Алик любит машины. Не просто, по-дилетантски, а увлечен ими еще со школьных лет. Самая страстная его привязанность – это «формула I», гоночные машины с объемом цилиндра до 1500 кубиков. Он и Серого ими увлек.

«Ники Лауда – великий гонщик всех времен и народов». Ярцев листает чешский журнал «Мото», который выписывает Алик, и почти в каждом журнале встречает цветные фотографии этого гонщика. Странное у него лицо, словно маска, без бровей и ресниц, сожженных в последней аварии, и гладкая, натянутая кожа у глаз.

– Фантомас, – сказал Олег, а у Алика от возмущения раздулись ноздри.

– Ты знаешь, какой это человек! Такие люди рождаются раз в столетие.

Алик с жаром стал расписывать его спортивные подвиги.

– Надоел ты мне своим Лаудой. Андретти сделает его как миленького, – со знанием дела сказал Серый.

– Что? Андретти? Да он же старик. Если кто и сделает – только Рони Петерсон, в будущем, конечно.

– Ох, уморил, да твой Рони…

Они заспорили, азартно перебивая друг друга. Сыпались звучные имена, названия фирм, трассы.

– Мальчики, – пораженный их темпераментом, вклинился Ярцев, – вы вообще-то где живете?

Оба словно со всего маху на столб наскочили.

– Я – на «Полярных Зорях»… А Серый – в Москве теперь, – хихикнув, ответил Алик. – А что?

– При чем здесь Москва, – быстро отреагировал Серый. – Я где жил, там и буду.

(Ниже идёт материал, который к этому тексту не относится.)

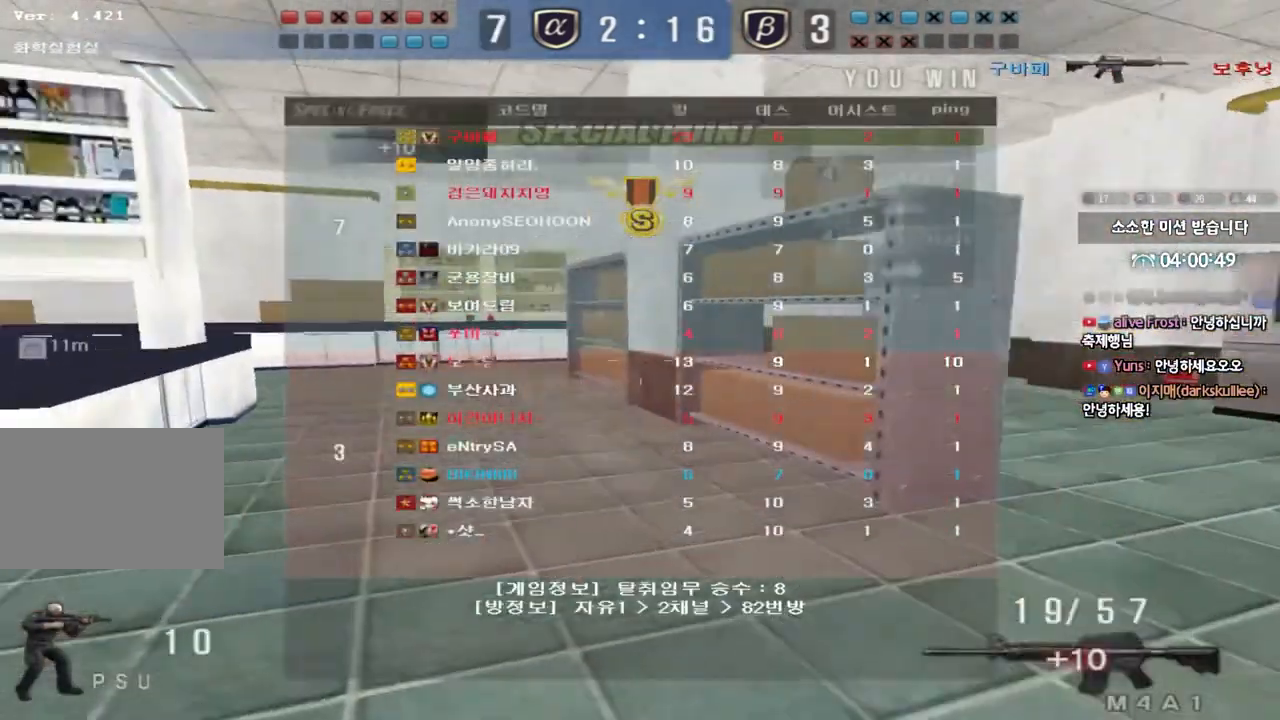
{"keys": [], "events": [[17, "shift", "up"], [33, "r", "up"], [133, "r", "down"], [167, "r", "up"], [400, "w", "up"], [417, "a", "up"]]}
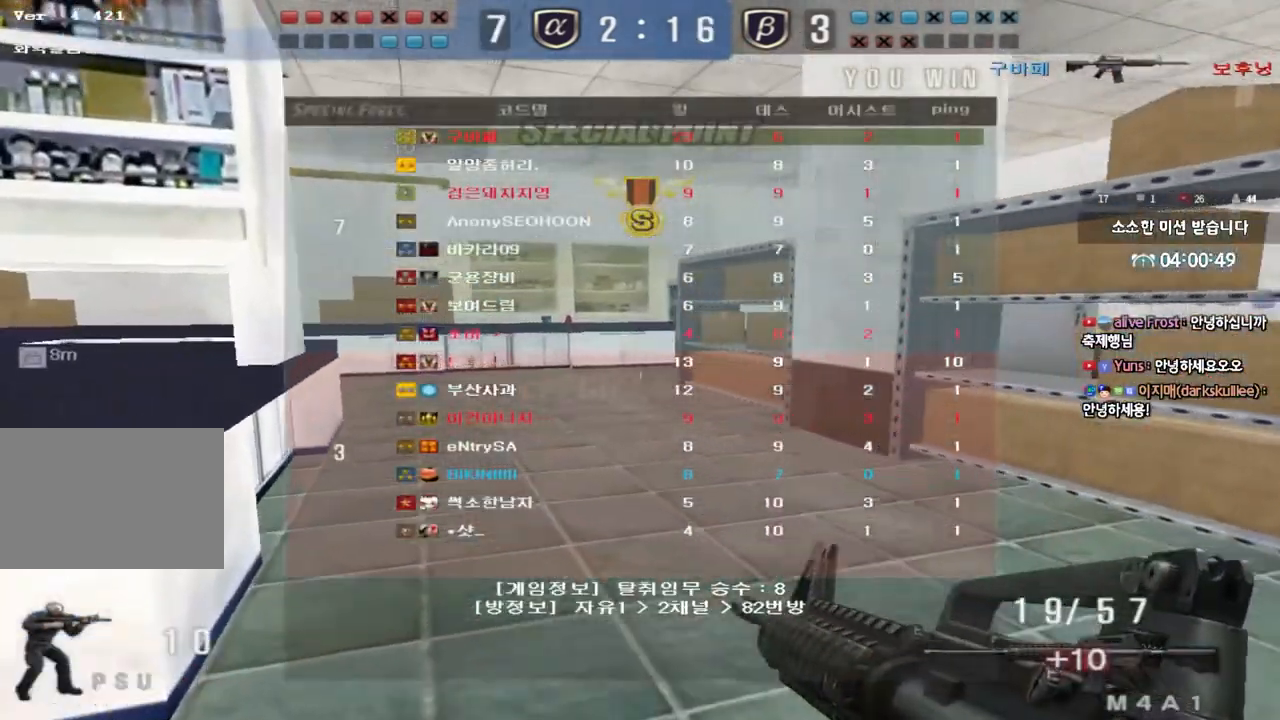
{"keys": [], "events": []}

О том, что Серый – «в Москве теперь», Ярцев слышал. Серый был юношей доверчивым, и поэтому весь пароход имел возможность наблюдать, как прямо в море, на таком же длинном переходе развивался его роман с девушкой, которая находилась в это время в радиоцентре города Москвы на Новой площади. Вначале было известно, что зовут ее Наташа, ей восемнадцать лет и что она с детства мечтает связать свою жизнь с морем. «За мечту надо бороться», – сказал Серый. В радиосеансах он рассказывал ей о тропическом море, о заходах в инпорты и о морской дружбе. Со временем их радиосвязь приобрела регулярный характер. Она знала уже половину команды и утвердилась в своем решении поступать в мореходку. Серый был этим очень доволен и консультировал ее по всем вопросам. Сам он находился в курсе повседневной жизни Москвы и постоянно приносил информацию о новых фильмах, выставках и столичных новостях. Заочно он познакомился с выпускниками десятого класса «А» сто тридцать пятой московской школы и со «школьным товарищем Витей», который звал ее путешествовать на плотах. Потом связь оборвалась, и Серый две недели ходил мрачнее тучи, ожидая, пока плот причалит к берегу. Когда же это произошло, Серый узнал, что от школьного товарища Вити Наташа получила предложение руки и сердца. Это случилось уже перед самым приходом, и в первый же день стоянки Серый улетел в Москву. Вернулся он сияющий, воодушевленный и со штампом в паспорте. Мечта Наташи сбылась, она связала свою жизнь с морем. И, судя по всему, была счастлива.

Но вот что-то последнее время грустноват бывал Серый. Как он признался за одним за чаепитий, в радиосеансах снова стали появляться сведения о школьном товарище Вите.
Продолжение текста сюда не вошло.